OncLive: Can you please provide an overview of your discussion on bladder cancer?
I spoke about 3 things: the biology of bladder cancer and how it has changed the way we are managing patients, the standard of care right now for managing muscle-invasive bladder cancer, and the role of chemotherapy with or without surgery, as well as the types of chemotherapy regimens we should be using.
Also, some of the biomarkers that are coming out may help us to choose who should receive what type of chemotherapy—and [we spoke about] if there are some people who should not be receiving chemotherapy at all. The last thing I talked about was the new data that have come out in the last year on checkpoint inhibition in bladder cancer. This is mostly in metastatic disease, but I mentioned the clinical trials that are available in nonmetastatic disease.
How are we seeing the understanding of bladder cancer biology change?
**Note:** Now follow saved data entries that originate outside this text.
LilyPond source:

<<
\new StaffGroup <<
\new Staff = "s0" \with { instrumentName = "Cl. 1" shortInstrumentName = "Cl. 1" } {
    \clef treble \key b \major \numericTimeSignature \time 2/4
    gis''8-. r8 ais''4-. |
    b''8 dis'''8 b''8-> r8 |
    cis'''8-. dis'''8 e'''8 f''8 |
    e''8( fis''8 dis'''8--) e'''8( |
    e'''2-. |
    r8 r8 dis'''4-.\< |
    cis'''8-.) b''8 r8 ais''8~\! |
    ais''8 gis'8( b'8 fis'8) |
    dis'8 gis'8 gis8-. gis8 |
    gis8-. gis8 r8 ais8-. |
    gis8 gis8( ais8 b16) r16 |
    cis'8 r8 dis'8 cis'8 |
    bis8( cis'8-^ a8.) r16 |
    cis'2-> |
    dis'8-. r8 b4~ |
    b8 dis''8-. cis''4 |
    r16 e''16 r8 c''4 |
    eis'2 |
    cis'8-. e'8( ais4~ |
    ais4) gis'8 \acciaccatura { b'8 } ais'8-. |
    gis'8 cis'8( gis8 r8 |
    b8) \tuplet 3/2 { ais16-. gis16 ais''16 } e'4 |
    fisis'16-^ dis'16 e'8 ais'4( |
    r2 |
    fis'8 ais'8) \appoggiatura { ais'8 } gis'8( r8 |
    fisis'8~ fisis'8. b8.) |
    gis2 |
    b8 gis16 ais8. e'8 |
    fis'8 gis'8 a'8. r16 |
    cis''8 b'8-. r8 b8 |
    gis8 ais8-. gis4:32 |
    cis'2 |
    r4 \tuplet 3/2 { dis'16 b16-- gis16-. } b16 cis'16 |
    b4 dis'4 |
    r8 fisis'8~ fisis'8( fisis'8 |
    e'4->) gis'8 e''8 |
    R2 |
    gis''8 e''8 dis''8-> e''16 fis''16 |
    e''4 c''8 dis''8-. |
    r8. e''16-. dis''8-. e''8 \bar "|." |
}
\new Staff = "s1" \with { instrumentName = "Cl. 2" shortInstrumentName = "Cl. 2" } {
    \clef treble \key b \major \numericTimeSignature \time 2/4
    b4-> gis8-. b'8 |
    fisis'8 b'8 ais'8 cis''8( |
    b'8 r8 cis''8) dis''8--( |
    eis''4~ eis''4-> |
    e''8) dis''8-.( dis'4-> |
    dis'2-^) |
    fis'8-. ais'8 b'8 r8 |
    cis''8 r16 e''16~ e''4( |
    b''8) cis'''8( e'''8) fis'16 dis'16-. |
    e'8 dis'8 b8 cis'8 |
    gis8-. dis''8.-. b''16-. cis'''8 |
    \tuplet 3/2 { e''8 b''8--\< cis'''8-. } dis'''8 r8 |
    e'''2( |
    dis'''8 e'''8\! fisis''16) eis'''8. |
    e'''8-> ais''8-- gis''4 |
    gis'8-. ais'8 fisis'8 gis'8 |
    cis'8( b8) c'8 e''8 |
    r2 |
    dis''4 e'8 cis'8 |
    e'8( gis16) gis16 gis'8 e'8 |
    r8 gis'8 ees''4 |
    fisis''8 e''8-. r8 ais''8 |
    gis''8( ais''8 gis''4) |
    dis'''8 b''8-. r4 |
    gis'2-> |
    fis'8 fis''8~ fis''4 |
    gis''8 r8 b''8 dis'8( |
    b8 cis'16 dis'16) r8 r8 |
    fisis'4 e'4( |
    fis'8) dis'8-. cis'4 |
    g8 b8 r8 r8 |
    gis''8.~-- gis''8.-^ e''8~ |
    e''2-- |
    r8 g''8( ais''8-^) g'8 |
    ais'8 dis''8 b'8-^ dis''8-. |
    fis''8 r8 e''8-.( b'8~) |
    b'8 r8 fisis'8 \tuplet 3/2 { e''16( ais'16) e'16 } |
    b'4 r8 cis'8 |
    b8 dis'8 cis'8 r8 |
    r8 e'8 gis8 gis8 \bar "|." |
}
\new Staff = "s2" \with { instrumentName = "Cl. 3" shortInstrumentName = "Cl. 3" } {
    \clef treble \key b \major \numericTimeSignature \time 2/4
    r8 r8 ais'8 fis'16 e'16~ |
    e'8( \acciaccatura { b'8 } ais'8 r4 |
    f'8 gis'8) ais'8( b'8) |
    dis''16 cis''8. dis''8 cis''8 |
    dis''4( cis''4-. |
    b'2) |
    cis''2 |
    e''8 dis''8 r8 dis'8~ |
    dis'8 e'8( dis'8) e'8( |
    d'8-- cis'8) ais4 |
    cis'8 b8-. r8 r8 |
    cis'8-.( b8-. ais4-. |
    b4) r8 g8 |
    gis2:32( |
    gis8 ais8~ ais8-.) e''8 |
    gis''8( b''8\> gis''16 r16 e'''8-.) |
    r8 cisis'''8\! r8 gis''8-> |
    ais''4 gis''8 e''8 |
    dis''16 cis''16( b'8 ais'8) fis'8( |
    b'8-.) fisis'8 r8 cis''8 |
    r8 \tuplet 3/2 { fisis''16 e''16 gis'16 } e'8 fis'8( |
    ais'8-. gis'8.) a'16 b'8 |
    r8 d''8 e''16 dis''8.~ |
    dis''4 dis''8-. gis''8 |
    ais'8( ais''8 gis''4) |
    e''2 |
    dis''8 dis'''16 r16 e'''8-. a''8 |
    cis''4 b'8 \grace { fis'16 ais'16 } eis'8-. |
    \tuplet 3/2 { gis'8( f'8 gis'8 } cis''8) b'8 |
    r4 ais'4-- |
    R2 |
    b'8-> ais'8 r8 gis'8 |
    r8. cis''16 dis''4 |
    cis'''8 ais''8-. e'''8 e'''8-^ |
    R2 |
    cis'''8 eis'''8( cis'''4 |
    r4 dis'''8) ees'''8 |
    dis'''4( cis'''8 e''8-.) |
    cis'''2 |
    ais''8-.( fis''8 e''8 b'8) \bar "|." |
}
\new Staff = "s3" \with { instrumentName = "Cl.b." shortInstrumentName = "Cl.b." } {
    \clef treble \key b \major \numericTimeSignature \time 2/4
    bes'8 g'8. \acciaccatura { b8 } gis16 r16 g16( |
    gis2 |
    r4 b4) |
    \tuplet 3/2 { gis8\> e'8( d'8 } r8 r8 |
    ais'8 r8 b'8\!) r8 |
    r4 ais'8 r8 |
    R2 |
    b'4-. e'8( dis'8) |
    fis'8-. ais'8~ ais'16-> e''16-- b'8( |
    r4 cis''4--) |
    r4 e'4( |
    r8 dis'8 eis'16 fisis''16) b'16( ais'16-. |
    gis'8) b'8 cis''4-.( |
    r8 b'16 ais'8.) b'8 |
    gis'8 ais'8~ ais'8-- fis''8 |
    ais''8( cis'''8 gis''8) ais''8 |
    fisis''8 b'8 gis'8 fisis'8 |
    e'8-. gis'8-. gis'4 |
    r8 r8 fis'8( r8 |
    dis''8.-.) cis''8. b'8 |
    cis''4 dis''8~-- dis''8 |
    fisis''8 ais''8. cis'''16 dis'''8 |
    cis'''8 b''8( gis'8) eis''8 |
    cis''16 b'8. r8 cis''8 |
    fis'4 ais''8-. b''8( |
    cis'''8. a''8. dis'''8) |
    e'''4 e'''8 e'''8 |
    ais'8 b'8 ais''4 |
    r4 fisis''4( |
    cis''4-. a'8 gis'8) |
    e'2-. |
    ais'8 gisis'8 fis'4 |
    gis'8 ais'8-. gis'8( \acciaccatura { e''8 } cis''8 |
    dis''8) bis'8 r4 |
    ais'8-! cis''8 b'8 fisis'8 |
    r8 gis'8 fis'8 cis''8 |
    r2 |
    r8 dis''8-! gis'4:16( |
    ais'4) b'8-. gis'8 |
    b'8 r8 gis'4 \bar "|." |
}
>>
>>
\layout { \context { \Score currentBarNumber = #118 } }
This is [happening] mainly with genetics. Genome sequencing and RNA sequencing have really allowed us to characterize bladder cancer into several different molecular subtypes. Those molecular subtypes are important; they seem to affect prognosis and the response to chemotherapy.
In particular, there are now clinically available tests to check for these subtypes that may become important in the future. We can classify patients into different types, such as basal and luminal cancer, and that may be important for us in choosing who gets chemotherapy and who doesn't. Right now, not everyone benefits from chemotherapy, and if they get it, a patient may be subject to the toxicity for no benefit. Ideally, we would like to match the treatment with the patient, so that the patient who would really benefit from that would receive [chemotherapy].
What do you envision for the role of chemotherapy going forward?
There have been many chemotherapy combinations tried, and, to be honest, there hasn’t been a whole lot beyond gemcitabine/cisplatin or MVAC. The big innovation that’s not that big is compressing the MVAC into a dose-dense or accelerated format. It allows us to give the chemotherapy over a shorter period of time, but it requires a little bit more growth factor support and it is more toxic. That is the big change in chemotherapy in terms of the regimens that are given.
The bigger change is in the use of immunotherapy in combination with chemotherapy. That is being tested in clinical trials and it’s being tested after chemotherapy fails in advanced settings, as well as in earlier settings.
What biomarker-driven trials are being conducted in the field?
There are not many good biomarkers of immunotherapy activity right now. It is interesting that the molecular subtypes of bladder cancer also predict response to immunotherapy, at least in one of the clinical trials. Therefore, I suspect that these biomarkers are telling us more about the biology of the tumor than whether it is going to respond specifically to that treatment.
In terms of clinical trials, there is a SWOG trial right now that is going to test a COXEN drug predictor of chemotherapy response. [COXEN] is a predictor that was developed in cell lines testing many different cancer cell lines against a variety of drugs and then developing a panel of RNA signatures—which predict which cancers should respond to which drugs. That is now being tested in bladder cancer in a clinical trial.
What is important for clinicians to know about these 5 PD-1/PD-L1 inhibitors we have available?
Right now, the big message is that, for patients with metastatic bladder cancer whose tumors did not respond to chemotherapy, they should consider using one of the checkpoint inhibitors. I don't think we can recommend one over the other right now.
The other situation is for patients who are ineligible for cisplatin. If [a patient cannot receive] cisplatin, the likely best choice right now is to consider a checkpoint inhibitor.